Clayton in TB has also signed. All I have heard regarding Taylor is that he finally selected an agent, and they were going to begin serious negotiations.
As to Robinson! Whew Hoo!!
FYI - Update on Profootballtalk.com (sorry for the length but thought it was worth posting:
CASSERLY CONFIRMS DUNTA DEAL
Houston Texans G.M. Charley Casserly confirmed for us on Thursday afternoon that, as reported here and only here, the team has reached an agreement with cornerback Dunta Robinson.
Casserly acknowledges that the bonus money indeed reflects a significant increase over the bonus money paid in 2003 to No. 10 overall pick Terrell Suggs. But Casserly explained that, from the Texans' perspective, it was more important to consider the difference between the total value of the two deals, which Casserly pegs at an increase of only 6 percent -- far less than the 28 percent increase in the bonus money.
Casserly referred us to Dan Ferens, the Texans' cap guy, who gave us the numbers on Robinson.
Robinson will receive a signing bonus of $4.070 million, a 2005 option bonus of $3.930 million, and a 2004 salary of $962,000, which equates to a first-year haul of $8.962 million.
In comparison, Suggs received a signing bonus of $2 million, a 2004 option bonus of $4.25 million, a first-year salary of $1.1 million and a "one-time guaranteed playing time bonus" of $1.05 million -- which some folks around the league call a "falling off the log" incentive, since it's virtually guaranteed to be earned.
As a result, the total first-year money paid to Robinson represents an increase of only 6.7 percent over Suggs' total year-one pay.

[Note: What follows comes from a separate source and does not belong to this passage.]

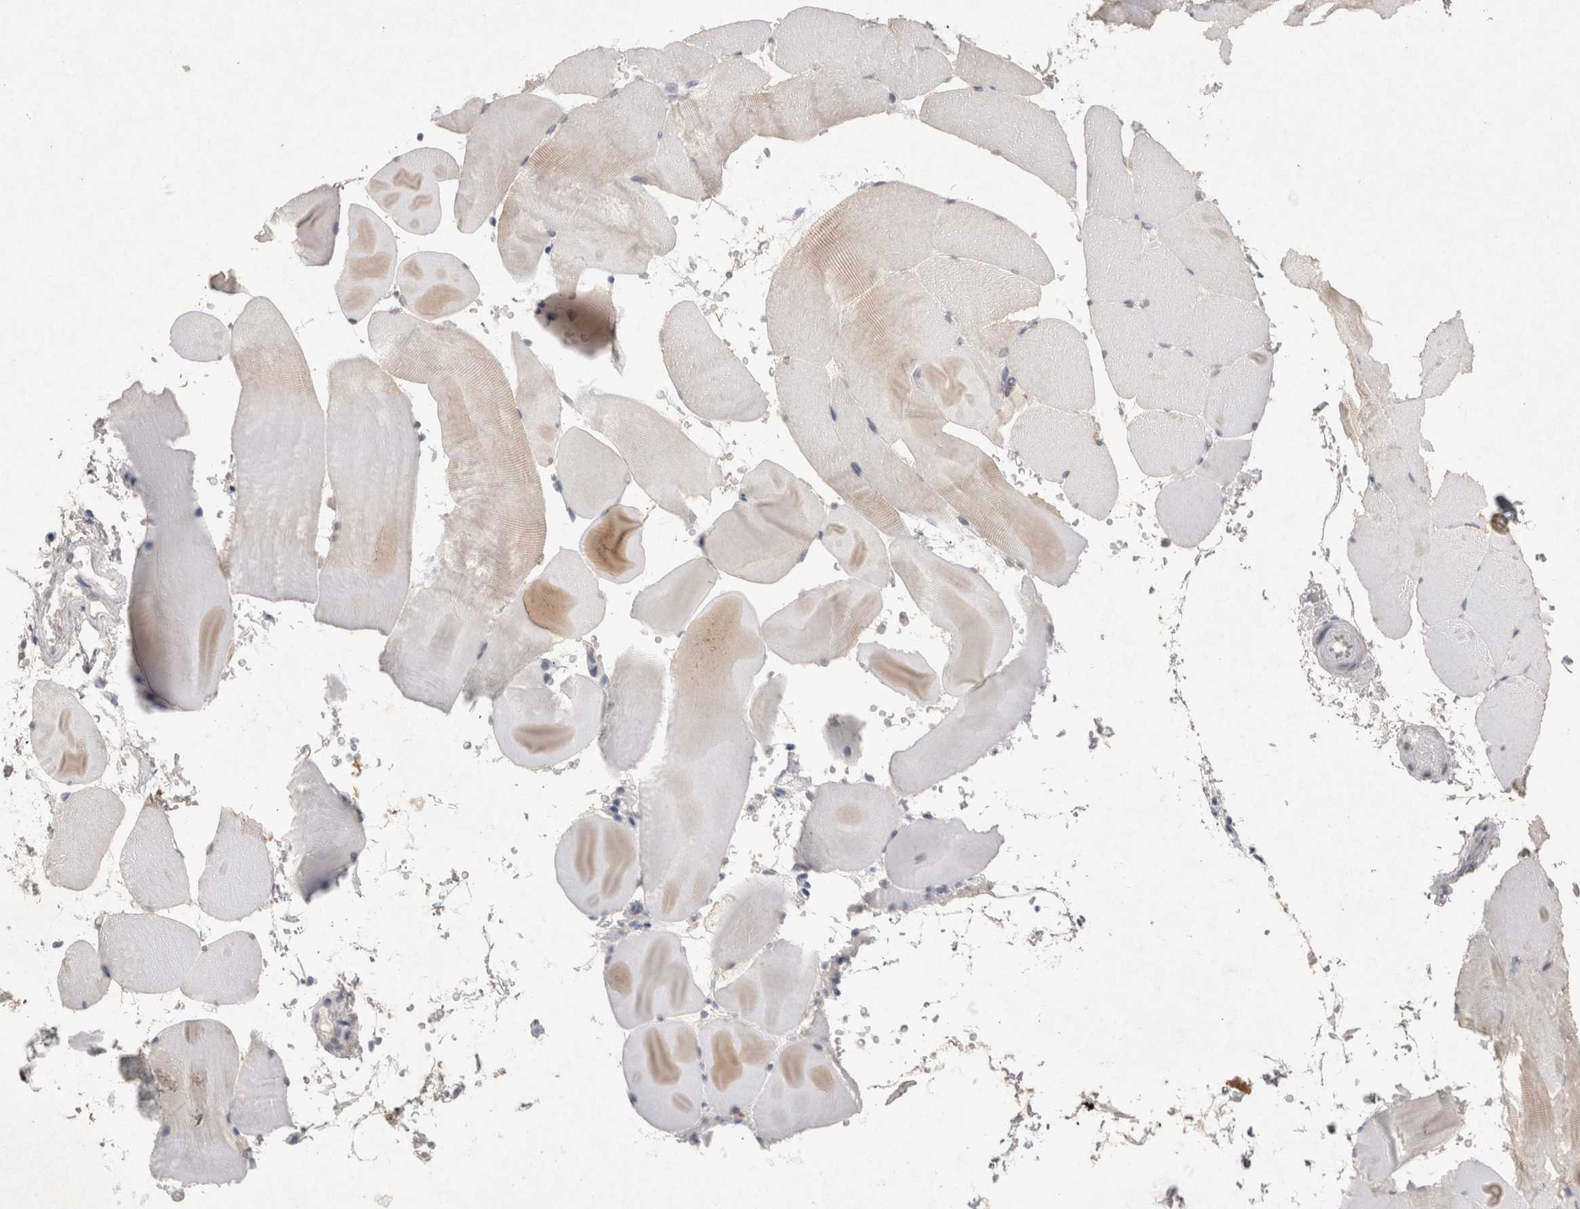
{"staining": {"intensity": "weak", "quantity": "<25%", "location": "cytoplasmic/membranous"}, "tissue": "skeletal muscle", "cell_type": "Myocytes", "image_type": "normal", "snomed": [{"axis": "morphology", "description": "Normal tissue, NOS"}, {"axis": "topography", "description": "Skeletal muscle"}, {"axis": "topography", "description": "Parathyroid gland"}], "caption": "The immunohistochemistry histopathology image has no significant expression in myocytes of skeletal muscle. (Brightfield microscopy of DAB immunohistochemistry at high magnification).", "gene": "LYVE1", "patient": {"sex": "female", "age": 37}}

Comparing the bonus money (i.e., signing and option) only, however, Robinson's $8 million take represents a 28 percent raise -- as we reported earlier on Thursday.
The key, as Casserly told us, is that Robinson's representatives didn't consider the $1.05 million "log" incentive in their comparison of the Robinson deal to the Suggs deal. The Texans, on the other hand, believe that the $1.05 million payment should be deemed part of the first-year haul.
Thus, the agents think they got a 28 percent raise in bonus money, and the team thinks the increase was less than a fourth of that.
Apart from payments made in year one, Casserly explained that, for a player like Robinson, it's more important to look at what will be paid over the life of the deal, since he's likely to be with the team for the full five years (actually, it's a six-year deal with voids to five pursuant to a "basic" trigger, as Ferens told us).
Comparing the amounts to be paid over five years under the two deals, the Robinson will get $10.7 million and Suggs will get $10.09 million. The Robinson deal represents, then, a six percent raise, which the Texans believe is clearly in line with current NFL trends.
Finally, Robinson's deal includes up to $4.2 million in tiered escalators to be paid in 2008. He gets the full amount if the Texans make the playoffs four years in a row, if Robinson makes the Pro Bowl four years in a row, and if he has at least eight picks in each of the next four seasons.
(Frankly, we've got as good of a chance as Robinson as earning the full value of the incentives.)
The lesson to be learned through all of this is that the comparison of contracts is a subjective, complex process. Some league insiders look at certain factors in the contract, others seize on different provisions (and the media -- us included -- generally is clueless as to these niceties). From Casserly's perspective, however, the deal is a good one that represents a modest increase over last year's contract for Suggs.